60 Ton Hasat Bekliyor
Çavuşbaşı’ndaki bin 600 m2’lik alanda 3 serayla işe başlayan
Kuru: “Seralarımdan beklediğimden iyi verim aldım. İstiridye mantarının pazar
talebi de oldukça fazla. Mevcut seraların yanına 2 yeni sera daha kurmak için
hazırlıklara başladım. 5 serada yıllık 50-60 ton üretim hedefliyorum. Tarım, işçilik
gerektiren bir alan. Projem tamamlandığında ilçede istihdam da sağlayacağım.”

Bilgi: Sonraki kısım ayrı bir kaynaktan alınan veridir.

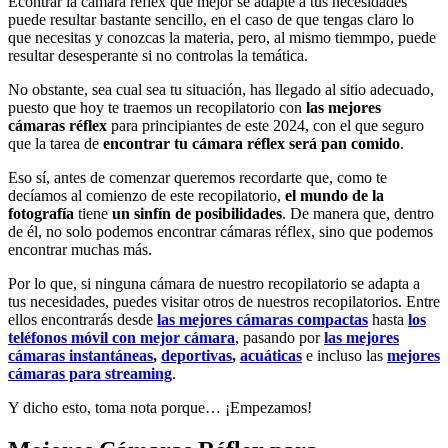
Econtrar la cámara réflex que mejor se adapte a tus necesidades
puede resultar bastante sencillo, en el caso de que tengas claro lo
que necesitas y conozcas la materia, pero, al mismo tiemmpo, puede
resultar desesperante si no controlas la temática.
No obstante, sea cual sea tu situación, has llegado al sitio adecuado,
puesto que hoy te traemos un recopilatorio con
las mejores
cámaras réflex
para principiantes de este 2024, con el que seguro
que la tarea de
encontrar tu cámara réflex será pan comido
.
Eso sí, antes de comenzar queremos recordarte que, como te
decíamos al comienzo de este recopilatorio,
el mundo de la
fotografía
tiene
un sinfín de posibilidades
. De manera que, dentro
de él, no solo podemos encontrar cámaras réflex, sino que podemos
encontrar muchas más.
Por lo que, si ninguna cámara de nuestro recopilatorio se adapta a
tus necesidades, puedes visitar otros de nuestros recopilatorios. Entre
ellos encontrarás desde
las mejores cámaras compactas
hasta
los
teléfonos móvil con mejor cámara
, pasando por
las mejores
cámaras instantáneas
,
deportivas
,
acuáticas
e incluso las
mejores
cámaras para streaming
.
Y dicho esto, toma nota porque… ¡Empezamos!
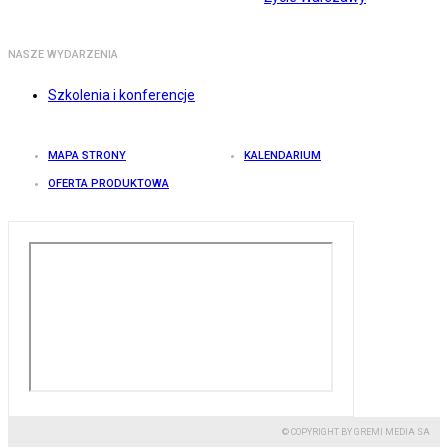
NASZE WYDARZENIA
Szkolenia i konferencje
MAPA STRONY
KALENDARIUM
OFERTA PRODUKTOWA
© COPYRIGHT BY GREMI MEDIA SA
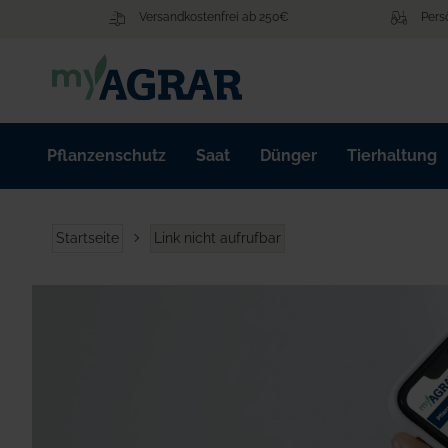
Zum
Versandkostenfrei ab 250€
Pers
Inhalt
springen
Pflanzenschutz
Saat
Dünger
Tierhaltung
Startseite
Link nicht aufrufbar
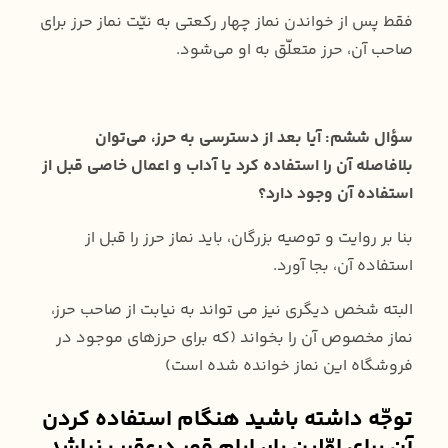
فقط پس از خواندن نماز چهار رکعتی به نیّت نماز حرز برای
صاحب آن، حرز متعلّق به او می‌شود.
سؤال ششم: آیا بعد از دسترسی به حرز، می‌توان
بلافاصله آن را استفاده کرد یا آداب و اعمال خاصی قبل از
استفاده آن وجود دارد؟
بنا بر روایت و توصیه بزرگان، باید نماز حرز را قبل از
استفاده آن، بجا آورد.
البته شخص دیگری نیز می تواند به نیابت از صاحب حرز،
نماز مخصوص آن را بخواند (که برای حرزهای موجود در
فروشگاه این نماز خوانده شده است)
توجّه داشته باشید هنگام استفاده کردن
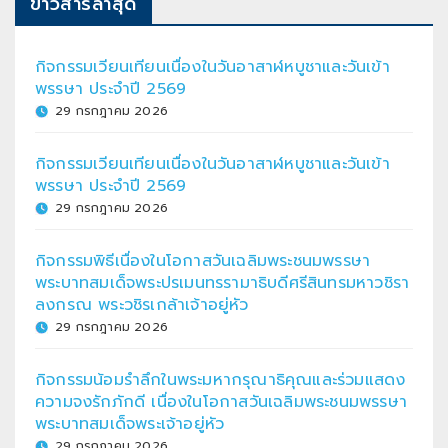
ข่าวสารล่าสุด
กิจกรรมเวียนเทียนเนื่องในวันอาสาฬหบูชาและวันเข้า
พรรษา ประจำปี 2569
29 กรกฎาคม 2026
กิจกรรมเวียนเทียนเนื่องในวันอาสาฬหบูชาและวันเข้า
พรรษา ประจำปี 2569
29 กรกฎาคม 2026
กิจกรรมพิธีเนื่องในโอกาสวันเฉลิมพระชนมพรรษา
พระบาทสมเด็จพระปรเมนทรรามาธิบดีศรีสินทรมหาวชิรา
ลงกรณ พระวชิรเกล้าเจ้าอยู่หัว
29 กรกฎาคม 2026
กิจกรรมน้อมรำลึกในพระมหากรุณาธิคุณและร่วมแสดง
ความจงรักภักดี เนื่องในโอกาสวันเฉลิมพระชนมพรรษา
พระบาทสมเด็จพระเจ้าอยู่หัว
29 กรกฎาคม 2026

şeklinde ekonomiye yapacağı katkılardan bahsediyor.
Teknik Bilgi Önemli
Seracılıkta teknik bilginin son derece önemli olduğunun vurgulayan
Kuru: “Sıcaklı ve nemi çok iyi ayarlamanız gerekiyor. Ortamdaki havayı sürekli
kontrol etmeniz, gerekirse bir laboratuvar ortamı sağlamanız şart. Bu koşulları
elde etmek için çeşitli otomasyon teknolojilerinden yararlanıyoruz” diyerek sera üretiminin olmazsa olmazlarını
anlatıyor.
Kuzu Eti Gibi
Lezzetli
Lezzetiyle sofralarda son yıllarda kendine yer bulan
istiridye mantarının sağlıklı, besleyici ve düşük kalorili bir besin olduğunun
altını çizen Semih Kuru, artan pazar talebinin sırrını ise şöyle açıklıyor:
“İstiridye mantarı protein bakımından zengin ve doğal lif kaynağı, tadı da kuzu
etiyle aynı diyebiliriz. Aslında
tüketiciler sağlığa yararını gözetseler de daha çok lezzetine göre seçim
yapıyor. Kalorisi ve yağ oranı düşük bir ürün olduğu için diyet yapanlar
tarafından da sıklıkla tercih ediliyor.”
Anadolu’nun Bereketi
Beykoz’da Var
Beykoz’un kent tarımı için biçilmiş kaftan olduğunun
kendisinin de doğru seçim yapmış olmanın karşılığını kısa sürede aldığını
vurgulayan Kuru: “Anadolu’nun bereketi, geniş tarım arazileri Beykoz’da var. Sulu
tarım yapsaydım köyleri tercih ederdim. Seramdan müşterilerimi hiçbir zaman boş
göndermedim. Mantarım olmadığı zaman diğer seralardan kamyona yükleyip satış
yapıyorum. Girişim yapmak isteyenlere cesur
olmalarını tavsiye ediyorum.” diyerek sözlerini noktalıyor.